The recipe favoured Bush even if about 20 million more
Americans voted than in the past.
All this shows that it is more likely that the political
system is managed by the powerful—and will be so until
the majority of people (remember that about half of
Americans do not vote) takes charge of democracy.
But, the Bush camp had shown it could not just leave
victory to chance the first time round. It strategically
rigged voting in 2000 and got away with it. If computer
voting fraud, which is much easier to carry out and much
more difficult to prove, was carried out this time round,
the consequences may be as momentous as the fall of the
Berlin Wall and of communism.

Call for voting inquiry
Three US congressmen sent a letter to the General
Accounting Office on Friday, 5 November, requesting an
investigation into irregularities with voting machines used
in the 2 November presidential elections.
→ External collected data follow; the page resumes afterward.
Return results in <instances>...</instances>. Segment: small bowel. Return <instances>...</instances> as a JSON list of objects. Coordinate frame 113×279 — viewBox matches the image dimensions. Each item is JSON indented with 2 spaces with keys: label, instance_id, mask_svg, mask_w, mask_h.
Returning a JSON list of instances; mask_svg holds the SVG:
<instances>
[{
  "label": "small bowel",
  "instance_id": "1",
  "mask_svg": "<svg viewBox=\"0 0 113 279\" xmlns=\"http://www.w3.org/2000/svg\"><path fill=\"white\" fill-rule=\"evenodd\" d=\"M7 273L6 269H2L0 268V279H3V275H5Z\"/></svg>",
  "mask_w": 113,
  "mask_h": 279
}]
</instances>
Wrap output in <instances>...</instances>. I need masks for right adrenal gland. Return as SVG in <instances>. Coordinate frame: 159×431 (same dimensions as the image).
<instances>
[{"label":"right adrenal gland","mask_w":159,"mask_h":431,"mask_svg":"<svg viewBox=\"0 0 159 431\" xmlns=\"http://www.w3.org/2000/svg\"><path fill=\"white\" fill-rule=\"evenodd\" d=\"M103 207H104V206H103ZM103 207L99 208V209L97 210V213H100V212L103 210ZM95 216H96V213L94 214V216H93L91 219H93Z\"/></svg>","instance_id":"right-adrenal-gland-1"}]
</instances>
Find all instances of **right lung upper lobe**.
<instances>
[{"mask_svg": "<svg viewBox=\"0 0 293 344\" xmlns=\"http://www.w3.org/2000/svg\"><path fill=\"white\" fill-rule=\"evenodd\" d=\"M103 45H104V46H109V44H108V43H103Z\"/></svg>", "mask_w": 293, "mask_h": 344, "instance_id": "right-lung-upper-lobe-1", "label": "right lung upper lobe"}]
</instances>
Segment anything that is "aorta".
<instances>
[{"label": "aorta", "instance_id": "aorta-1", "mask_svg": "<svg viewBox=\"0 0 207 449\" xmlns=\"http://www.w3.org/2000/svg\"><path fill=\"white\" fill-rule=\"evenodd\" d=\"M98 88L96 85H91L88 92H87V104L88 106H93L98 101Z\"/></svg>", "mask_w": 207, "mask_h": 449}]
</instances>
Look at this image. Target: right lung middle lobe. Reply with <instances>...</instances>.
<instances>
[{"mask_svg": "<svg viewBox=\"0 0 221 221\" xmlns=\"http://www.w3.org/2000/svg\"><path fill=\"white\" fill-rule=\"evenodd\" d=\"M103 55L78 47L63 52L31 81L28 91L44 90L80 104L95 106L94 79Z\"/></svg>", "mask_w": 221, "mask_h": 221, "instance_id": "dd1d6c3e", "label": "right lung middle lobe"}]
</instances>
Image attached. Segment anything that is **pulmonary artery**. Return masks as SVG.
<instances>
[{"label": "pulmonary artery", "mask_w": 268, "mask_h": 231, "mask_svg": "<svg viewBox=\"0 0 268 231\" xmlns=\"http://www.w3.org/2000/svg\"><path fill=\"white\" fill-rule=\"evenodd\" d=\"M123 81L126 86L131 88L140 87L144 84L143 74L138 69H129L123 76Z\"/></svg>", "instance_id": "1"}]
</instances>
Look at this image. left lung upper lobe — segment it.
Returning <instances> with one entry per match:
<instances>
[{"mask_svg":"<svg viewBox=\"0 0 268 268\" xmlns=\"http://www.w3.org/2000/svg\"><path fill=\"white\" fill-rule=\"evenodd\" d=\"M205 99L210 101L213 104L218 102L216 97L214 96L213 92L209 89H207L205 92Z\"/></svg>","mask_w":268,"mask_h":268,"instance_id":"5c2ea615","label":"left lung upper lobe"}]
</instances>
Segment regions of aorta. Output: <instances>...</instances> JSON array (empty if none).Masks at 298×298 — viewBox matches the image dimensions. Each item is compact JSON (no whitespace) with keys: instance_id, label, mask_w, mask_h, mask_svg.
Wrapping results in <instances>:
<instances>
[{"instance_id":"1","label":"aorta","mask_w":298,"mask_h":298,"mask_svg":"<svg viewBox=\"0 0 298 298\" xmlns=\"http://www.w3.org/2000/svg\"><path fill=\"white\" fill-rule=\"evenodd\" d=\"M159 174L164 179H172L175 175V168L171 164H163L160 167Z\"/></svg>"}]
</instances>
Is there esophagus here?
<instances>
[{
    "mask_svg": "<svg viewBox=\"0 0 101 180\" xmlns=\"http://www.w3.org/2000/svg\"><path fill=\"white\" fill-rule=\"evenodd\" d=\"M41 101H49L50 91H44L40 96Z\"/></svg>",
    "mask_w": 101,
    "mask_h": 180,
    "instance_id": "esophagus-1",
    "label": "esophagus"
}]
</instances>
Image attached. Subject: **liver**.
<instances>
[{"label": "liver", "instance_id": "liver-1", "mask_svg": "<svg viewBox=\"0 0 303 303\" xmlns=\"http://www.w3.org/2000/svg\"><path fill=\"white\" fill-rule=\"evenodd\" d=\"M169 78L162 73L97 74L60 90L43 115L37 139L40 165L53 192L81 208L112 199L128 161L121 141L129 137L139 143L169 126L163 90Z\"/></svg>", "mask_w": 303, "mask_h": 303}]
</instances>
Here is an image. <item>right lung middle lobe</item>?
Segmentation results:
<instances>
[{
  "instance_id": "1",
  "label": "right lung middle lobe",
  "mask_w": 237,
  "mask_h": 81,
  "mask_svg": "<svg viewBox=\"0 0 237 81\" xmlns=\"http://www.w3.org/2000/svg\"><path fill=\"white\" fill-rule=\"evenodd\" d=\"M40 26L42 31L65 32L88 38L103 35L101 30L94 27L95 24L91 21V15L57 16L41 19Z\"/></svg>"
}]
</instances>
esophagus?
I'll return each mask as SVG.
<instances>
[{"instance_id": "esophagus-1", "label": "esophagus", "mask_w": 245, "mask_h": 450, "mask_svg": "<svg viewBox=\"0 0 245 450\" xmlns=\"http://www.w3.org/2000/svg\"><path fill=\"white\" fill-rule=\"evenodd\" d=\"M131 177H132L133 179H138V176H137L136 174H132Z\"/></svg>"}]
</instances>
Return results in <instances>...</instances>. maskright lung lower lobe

The congressmen, Democratic members of the House of
Representatives from Florida, New York and Michigan,
cited a number of incidents that came to light in the days
after the election. One was a glitch in Ohio that caused a
memory card reader made by Danaher Controls to give
George W. Bush 3,893 more votes than he should have
received. Another was a problem with memory cards in
North Carolina that caused machines made by UniLect to
lose 4,500 votes cast on e-voting machines. The votes
were lost when the number of votes cast on the machines
exceeded the capacity of the memory cards.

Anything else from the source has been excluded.